- What to do
Extend the piece about David Dorfman Dance's workshops in North Carolina, picking up right after its final sentence.

## start Document text

If anything is subversive to corporate culture, it’s a bunch of total strangers swinging each other around a large, open space and telling stories with no words in them. When you’re strapped–hands to necks and backs–to the momentum of another human being, you don’t need to ask questions. You just need to fly. The people I meteored about the SAS Institute gymnasium with last Tuesday probably don’t remember my name any better than I remember theirs.
Why the wild rumpus? David Dorfman and his various dancers were here last week with a red accordion for the express purpose of playing with and performing for the citizens of North Carolina. The workshop was held as part of a statewide initiative, which aims “to create a nontraditional work environment through modern dance.” David Dorfman Dance has completed North Carolina residencies this year in Asheville, Boone, Greensboro, and now in Durham and Raleigh with the support of a consortium of community partners working with the American Dance Festival. Other local workshops took place at Glaxo Wellcome, Duke Center for Living and the Herald-Sun.
After making a collage of name-dances with Rob, Lauren, David and Emma, I got to sit down with the barefoot choreographer and see, up close, where the energy comes from to turn audience-building into a dance party on a regular, tireless basis. The movement toward community outreach has scooped up many an American dance company in the last decade, but Dorfman has become one of the more successful innovators in the art of merging creative and community work to form a new, undefinable whole.

## end Document text
## start Data supplied

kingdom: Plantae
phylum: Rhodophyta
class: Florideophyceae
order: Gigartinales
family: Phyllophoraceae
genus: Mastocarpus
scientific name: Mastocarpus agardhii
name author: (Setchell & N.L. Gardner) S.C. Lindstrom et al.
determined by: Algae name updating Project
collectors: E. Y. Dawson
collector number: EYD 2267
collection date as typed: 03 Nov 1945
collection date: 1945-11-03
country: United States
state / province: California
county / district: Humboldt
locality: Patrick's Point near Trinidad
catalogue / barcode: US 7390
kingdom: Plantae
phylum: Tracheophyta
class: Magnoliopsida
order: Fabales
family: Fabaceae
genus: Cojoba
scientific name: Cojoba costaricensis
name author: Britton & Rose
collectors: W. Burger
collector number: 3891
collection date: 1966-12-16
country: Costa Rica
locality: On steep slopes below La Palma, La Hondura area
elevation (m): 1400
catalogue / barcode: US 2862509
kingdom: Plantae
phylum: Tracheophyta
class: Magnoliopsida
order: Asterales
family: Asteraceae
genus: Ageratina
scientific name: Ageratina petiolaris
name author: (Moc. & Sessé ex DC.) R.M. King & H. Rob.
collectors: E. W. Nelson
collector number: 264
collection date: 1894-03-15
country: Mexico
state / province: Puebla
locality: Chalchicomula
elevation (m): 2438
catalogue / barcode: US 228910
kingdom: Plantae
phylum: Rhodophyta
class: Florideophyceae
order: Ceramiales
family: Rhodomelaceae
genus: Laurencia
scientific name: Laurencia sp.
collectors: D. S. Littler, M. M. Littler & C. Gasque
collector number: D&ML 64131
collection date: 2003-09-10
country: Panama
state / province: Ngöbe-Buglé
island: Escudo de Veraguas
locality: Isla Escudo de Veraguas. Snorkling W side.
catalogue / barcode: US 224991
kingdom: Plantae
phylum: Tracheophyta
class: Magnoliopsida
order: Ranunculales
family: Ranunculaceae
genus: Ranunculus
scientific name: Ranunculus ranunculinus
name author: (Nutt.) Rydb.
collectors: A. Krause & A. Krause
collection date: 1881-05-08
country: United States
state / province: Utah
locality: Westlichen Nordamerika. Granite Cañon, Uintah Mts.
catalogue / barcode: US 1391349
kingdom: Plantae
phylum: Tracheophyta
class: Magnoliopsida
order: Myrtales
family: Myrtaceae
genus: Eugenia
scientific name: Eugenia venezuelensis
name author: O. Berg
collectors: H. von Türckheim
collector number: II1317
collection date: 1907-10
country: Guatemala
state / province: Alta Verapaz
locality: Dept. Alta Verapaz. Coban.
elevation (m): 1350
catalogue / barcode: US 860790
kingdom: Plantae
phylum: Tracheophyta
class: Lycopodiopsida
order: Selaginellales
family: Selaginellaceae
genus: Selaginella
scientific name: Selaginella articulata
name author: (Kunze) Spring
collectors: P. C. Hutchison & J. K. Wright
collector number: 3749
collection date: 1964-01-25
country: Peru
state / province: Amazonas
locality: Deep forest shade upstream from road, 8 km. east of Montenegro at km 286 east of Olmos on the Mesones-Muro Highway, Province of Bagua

## end Data supplied

- Result
The Independent: So for this first question, please answer as quickly as possible with the first things that come off the top of your head. We can stand, and you should close your eyes while you speak to me.
David Dorfman: All right.
Where does your movement vocabulary come from?
Life. Sports. Music. Air.
List some names of movements you can use with new communities of volunteers or so-called nondancers. Words you can expect them to understand.
Opposition, weightedness, volume, texture, contrast, weight-bearing, momentum, ballroom, swinging, partnering.
And what are some that you use only with your company?
Fu, from Kung Fu, but also disco-fu, and then there’s disco-hula, rib-rock, zigzag, things like that. [He does a quick rib dance to demonstrate.]
What are some names of your favorite movements?
My favorites? Disco-hula. And anything with a kick-ball-change, although I try not to say kick-ball-change, it can get you in big trouble in the postmodern dance world. [Kick-ball-change is a weight-transferring step from early American jazz dance.] And I really like stretching the body as far as it can possibly go and then going off balance. Anything that arches and opens the body. Simple weight drops.
Now while you answer this next question, begin to sit very slowly and don’t arrive until your answer is complete. How do you think the human body is changing at this moment–in terms of range of motion, balance of musculature, preferences–when you consider history and where contemporary behavior fits into it?
Well, it’s interesting, because I think people care a lot about definition–they want abs of steel and buns of whatever–while at the same time, because of the way people are sitting behind the computer, people are spending less time being physical. Maybe it’s that they’re trying to economize their time, their physicality, to try and fit it all into their moments at the gym, and the rest of the time they’re sitting in front of a computer screen. So I feel we’re becoming less physical and more physical at the same moment in history, which is kind of perplexing. [We sit.]
Do you think we’ve evolved a different philosophy of the body, of what it is doing around us, around our thoughts and personality?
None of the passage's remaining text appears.